START Extract to read

In my judgment, there is no serious room for doubt that the Tribunal has jurisdiction to make an award of generic or common costs in appropriate cases. What precisely might be the appropriate cases is rather more difficult to determine. It is well-known that immigration litigation may feature groups of large numbers of cases which may be factually similar and which may justify legally identical responses. None of the cases particularly cited to me was of very much help in determining whether a common costs order is appropriate when, as in the present cases, a large number of claimants, not for the most part acting together, bring claims against a single defendant over a period of time, and that defendant, over that period, incurs costs in taking, and then refining, a general line of defence in the light of both the increasing number of cases and the developing jurisprudence as some of them come to Court. In Young v Brown the order sought was in favour of successful claimants with cases more or less identical on their facts, and prepared together, against a single defendant. In Haynes v Department of Business, the claimant had prepared ten claims against possible defendants. The claim against one defendant was settled for about a tenth of the total sum sought, and the other nine claims were not served. The question was the extent of the costs liability of the single defendant and the basis of its calculation. Bairstow v Queens Moat did concern separate unsuccessful claimants against a single defendant, but part of the expressed reason that the judge gave for considering that a common costs order was appropriate was that each of the claimants had known that by pursuing his unmeritorious claim he was assisting the other claimants in doing the same thing.

END Extract to read

Given problem a>
Reproduce the passage on common costs orders in full, word for word.
The passage on common costs orders and the listing are unrelated pieces of material.

START Given records

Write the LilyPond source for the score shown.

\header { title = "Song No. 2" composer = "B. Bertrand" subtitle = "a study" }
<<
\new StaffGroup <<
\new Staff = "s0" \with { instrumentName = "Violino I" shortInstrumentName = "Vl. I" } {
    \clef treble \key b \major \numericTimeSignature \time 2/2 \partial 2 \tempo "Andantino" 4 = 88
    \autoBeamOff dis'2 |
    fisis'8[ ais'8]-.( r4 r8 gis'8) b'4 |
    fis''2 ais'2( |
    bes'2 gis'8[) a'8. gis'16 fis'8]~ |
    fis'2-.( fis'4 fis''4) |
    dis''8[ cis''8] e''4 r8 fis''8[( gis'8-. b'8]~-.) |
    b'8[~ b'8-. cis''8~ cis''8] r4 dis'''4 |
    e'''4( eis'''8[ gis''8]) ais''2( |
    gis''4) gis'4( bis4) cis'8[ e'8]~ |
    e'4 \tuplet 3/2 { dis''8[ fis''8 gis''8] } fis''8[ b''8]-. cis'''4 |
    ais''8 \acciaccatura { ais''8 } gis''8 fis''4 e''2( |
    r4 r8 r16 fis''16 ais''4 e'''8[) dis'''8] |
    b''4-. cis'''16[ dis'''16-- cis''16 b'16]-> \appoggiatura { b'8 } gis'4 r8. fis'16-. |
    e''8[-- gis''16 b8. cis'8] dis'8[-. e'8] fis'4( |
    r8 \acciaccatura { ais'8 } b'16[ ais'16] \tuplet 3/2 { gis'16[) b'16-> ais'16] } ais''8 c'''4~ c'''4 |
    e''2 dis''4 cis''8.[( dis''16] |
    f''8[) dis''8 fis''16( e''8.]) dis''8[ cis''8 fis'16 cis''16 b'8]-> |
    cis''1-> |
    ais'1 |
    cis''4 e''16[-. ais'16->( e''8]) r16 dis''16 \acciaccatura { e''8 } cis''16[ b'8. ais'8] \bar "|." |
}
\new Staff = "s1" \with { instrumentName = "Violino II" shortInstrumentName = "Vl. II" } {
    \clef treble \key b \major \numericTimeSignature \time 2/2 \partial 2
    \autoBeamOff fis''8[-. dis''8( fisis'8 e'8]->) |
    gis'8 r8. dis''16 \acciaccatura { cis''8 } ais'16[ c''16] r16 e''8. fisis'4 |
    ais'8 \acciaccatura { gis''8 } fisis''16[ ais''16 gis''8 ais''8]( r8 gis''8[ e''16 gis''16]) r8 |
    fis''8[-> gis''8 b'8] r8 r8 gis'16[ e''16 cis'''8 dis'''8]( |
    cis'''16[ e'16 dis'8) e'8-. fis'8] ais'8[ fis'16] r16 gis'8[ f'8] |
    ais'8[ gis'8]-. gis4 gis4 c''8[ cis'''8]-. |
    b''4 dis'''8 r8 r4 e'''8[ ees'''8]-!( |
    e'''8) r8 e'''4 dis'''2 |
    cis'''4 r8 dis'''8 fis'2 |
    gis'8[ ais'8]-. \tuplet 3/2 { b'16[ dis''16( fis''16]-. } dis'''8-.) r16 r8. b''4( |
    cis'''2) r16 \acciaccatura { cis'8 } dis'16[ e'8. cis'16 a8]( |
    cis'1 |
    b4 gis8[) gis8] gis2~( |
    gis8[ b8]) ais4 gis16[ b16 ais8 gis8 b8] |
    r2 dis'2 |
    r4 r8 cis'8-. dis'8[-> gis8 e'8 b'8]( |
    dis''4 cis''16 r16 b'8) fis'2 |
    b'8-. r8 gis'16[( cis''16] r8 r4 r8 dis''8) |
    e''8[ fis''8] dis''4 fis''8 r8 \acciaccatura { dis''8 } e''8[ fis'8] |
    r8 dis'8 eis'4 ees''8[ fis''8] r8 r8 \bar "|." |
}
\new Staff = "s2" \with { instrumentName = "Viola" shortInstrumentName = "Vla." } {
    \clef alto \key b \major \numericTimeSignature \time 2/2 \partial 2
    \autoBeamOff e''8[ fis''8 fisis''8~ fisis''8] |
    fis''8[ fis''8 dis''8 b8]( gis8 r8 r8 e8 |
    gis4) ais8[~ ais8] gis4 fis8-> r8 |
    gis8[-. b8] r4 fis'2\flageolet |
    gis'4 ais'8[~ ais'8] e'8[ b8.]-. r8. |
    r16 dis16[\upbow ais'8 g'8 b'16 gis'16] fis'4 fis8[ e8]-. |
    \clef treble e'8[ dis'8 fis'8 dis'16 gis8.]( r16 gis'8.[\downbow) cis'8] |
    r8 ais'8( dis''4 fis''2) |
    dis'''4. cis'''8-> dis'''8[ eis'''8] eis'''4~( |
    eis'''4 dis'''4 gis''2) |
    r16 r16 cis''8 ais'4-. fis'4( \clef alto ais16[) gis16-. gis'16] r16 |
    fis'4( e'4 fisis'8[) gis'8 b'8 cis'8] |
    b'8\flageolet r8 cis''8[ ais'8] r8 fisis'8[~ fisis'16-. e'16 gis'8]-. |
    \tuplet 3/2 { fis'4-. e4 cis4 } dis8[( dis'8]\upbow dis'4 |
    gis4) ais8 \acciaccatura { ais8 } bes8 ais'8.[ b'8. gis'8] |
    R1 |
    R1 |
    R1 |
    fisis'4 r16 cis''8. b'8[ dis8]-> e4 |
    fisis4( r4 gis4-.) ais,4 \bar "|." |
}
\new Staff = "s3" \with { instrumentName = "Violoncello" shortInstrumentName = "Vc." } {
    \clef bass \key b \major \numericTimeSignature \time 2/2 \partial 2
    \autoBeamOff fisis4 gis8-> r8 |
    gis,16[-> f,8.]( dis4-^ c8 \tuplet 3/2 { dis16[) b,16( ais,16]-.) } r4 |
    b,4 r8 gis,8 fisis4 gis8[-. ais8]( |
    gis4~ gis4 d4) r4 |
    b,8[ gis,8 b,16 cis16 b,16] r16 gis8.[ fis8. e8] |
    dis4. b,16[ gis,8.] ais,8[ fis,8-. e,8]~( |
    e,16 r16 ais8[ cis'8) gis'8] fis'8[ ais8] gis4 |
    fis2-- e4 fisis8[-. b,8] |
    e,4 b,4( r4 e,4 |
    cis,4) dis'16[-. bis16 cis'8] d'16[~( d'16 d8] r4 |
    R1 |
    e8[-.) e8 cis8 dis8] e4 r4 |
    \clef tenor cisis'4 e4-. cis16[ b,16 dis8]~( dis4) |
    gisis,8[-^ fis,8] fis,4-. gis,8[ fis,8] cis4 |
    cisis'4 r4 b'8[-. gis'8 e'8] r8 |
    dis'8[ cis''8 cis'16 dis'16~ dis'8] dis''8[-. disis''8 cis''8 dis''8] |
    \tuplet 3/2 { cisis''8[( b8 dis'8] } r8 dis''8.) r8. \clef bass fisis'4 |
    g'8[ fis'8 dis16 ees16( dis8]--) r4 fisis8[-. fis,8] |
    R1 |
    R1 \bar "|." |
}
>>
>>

END Given records

Given problem b>
Return every line of the listing that contains the string "acciaccatura".

Task output a>
In my judgment, there is no serious room for doubt that the Tribunal has jurisdiction to make an award of generic or common costs in appropriate cases. What precisely might be the appropriate cases is rather more difficult to determine. It is well-known that immigration litigation may feature groups of large numbers of cases which may be factually similar and which may justify legally identical responses. None of the cases particularly cited to me was of very much help in determining whether a common costs order is appropriate when, as in the present cases, a large number of claimants, not for the most part acting together, bring claims against a single defendant over a period of time, and that defendant, over that period, incurs costs in taking, and then refining, a general line of defence in the light of both the increasing number of cases and the developing jurisprudence as some of them come to Court. In Young v Brown the order sought was in favour of successful claimants with cases more or less identical on their facts, and prepared together, against a single defendant. In Haynes v Department of Business, the claimant had prepared ten claims against possible defendants. The claim against one defendant was settled for about a tenth of the total sum sought, and the other nine claims were not served. The question was the extent of the costs liability of the single defendant and the basis of its calculation. Bairstow v Queens Moat did concern separate unsuccessful claimants against a single defendant, but part of the expressed reason that the judge gave for considering that a common costs order was appropriate was that each of the claimants had known that by pursuing his unmeritorious claim he was assisting the other claimants in doing the same thing.

Task output b>
    ais''8 \acciaccatura { ais''8 } gis''8 fis''4 e''2( |
    r8 \acciaccatura { ais'8 } b'16[ ais'16] \tuplet 3/2 { gis'16[) b'16-> ais'16] } ais''8 c'''4~ c'''4 |
    cis''4 e''16[-. ais'16->( e''8]) r16 dis''16 \acciaccatura { e''8 } cis''16[ b'8. ais'8] \bar "|." |
    gis'8 r8. dis''16 \acciaccatura { cis''8 } ais'16[ c''16] r16 e''8. fisis'4 |
    ais'8 \acciaccatura { gis''8 } fisis''16[ ais''16 gis''8 ais''8]( r8 gis''8[ e''16 gis''16]) r8 |
    cis'''2) r16 \acciaccatura { cis'8 } dis'16[ e'8. cis'16 a8]( |
    e''8[ fis''8] dis''4 fis''8 r8 \acciaccatura { dis''8 } e''8[ fis'8] |
    gis4) ais8 \acciaccatura { ais8 } bes8 ais'8.[ b'8. gis'8] |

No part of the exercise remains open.